We tried to communicate with them about the contents of the bag, "Pescado?" "No, Senor." It was futile, of course, and so I drew an aquarium - a square, some fish, and some pebbles.

"Si, Senor. Si," he said as I pointed to the pebbles. Aquarium pebbles.

"How much do you get for each bag?" Father asked.
"You want to buy?" the Mexican asked, used to Americanos asking the prices of things.
"No, how much they pay you for each bag?"
"Ah, Senor. Seven dollars."

Seven dollars a bag. Not bad. "But the demand can't warrant much. Otherwise they wouldn't be hauling these bags one-by-one," we said, driving the dirt road to the Transpeninsular Highway One.

We were playing Charles Mingus on this unusually clear day; the view of the volcanic tablelands was brilliant; coastal volcanoes, and islands of them to the north. Some time ago, the crust of the earth which floats on a bed of fire, shifted here - the pacific plate pulled its way from the North American plate, creating a rift which allowed the Pacific to flow into what is now the Sea of Cortez.

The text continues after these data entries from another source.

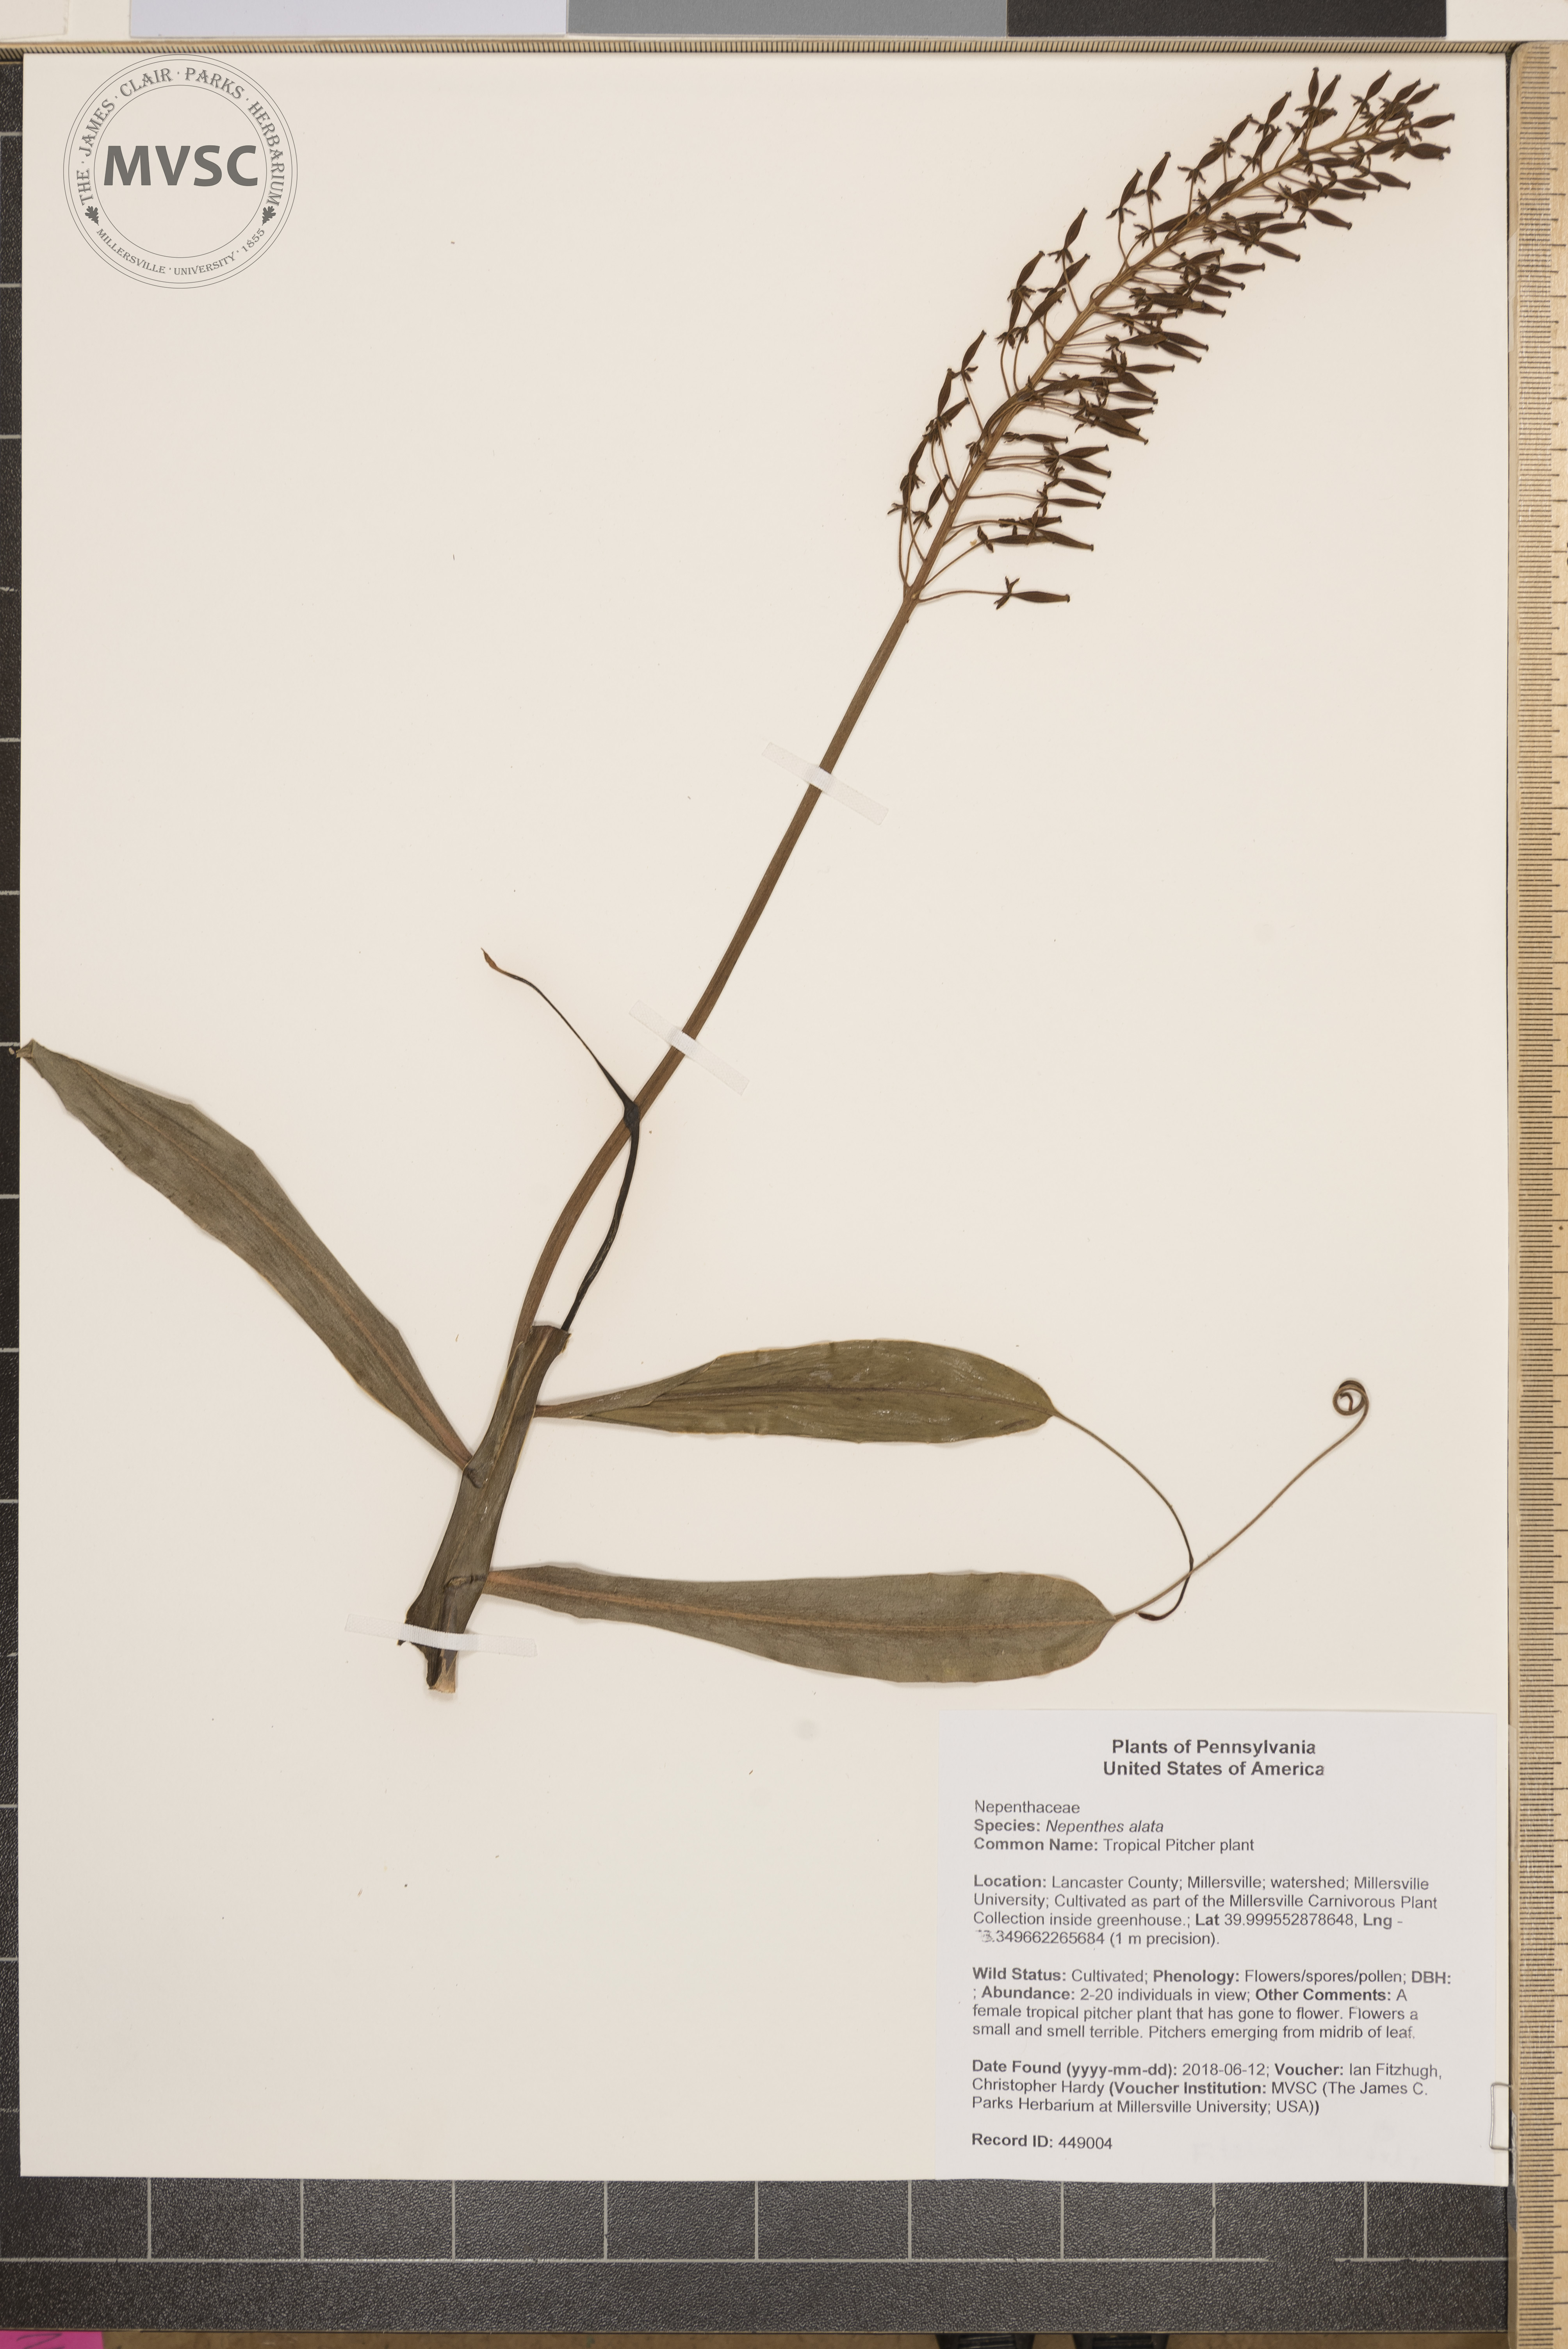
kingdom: Plantae
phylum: Tracheophyta
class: Magnoliopsida
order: Caryophyllales
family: Nepenthaceae
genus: Nepenthes
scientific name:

This created Baja California - a uniquely odd and thin Peninsula of land which extends south from San Diego for eight-hundred miles. This, the northern edge of the great Vizcaino Desert is but sandstone, shale, and conglomerate deposited in a basin: A product of an age geologists call the Cretaceous. The black rocks, however, come from that series of oceanic spires that begin somewhere north of San Quintin and follow, more or less, our route onto land and into the citrus plains of Baja Sur. The volcanos were also a product of the stretching of Mexico; as if the belly of the Earth were split here. Unlike the paler rocks, these were produced in a single spout of flame. The limestones and sandstones formed over the millennia; deposited silt in what was then underwater.

More officials, I thought, passing into the Southern state of Baja Sur. In Tijuana, and five minutes into Mexico, the Policia had fired up their sirens and signaled us out. "Oh, Shit," Father said as we reared to the side of the road. The two of them began to whisper about how your supposed to take their offer to the police station. The officers, with their snazzy-jelled haircuts and uncut black uniforms said,

"You speak Spanish?"
"None of us speak a word of Spanish," I said.
"You realize you are speeding?"
I was driving 45 mph. "No sir."
"Have you ever been pulled over in Mexico before, sir?"
"No sir."
"May I see your registration, please?"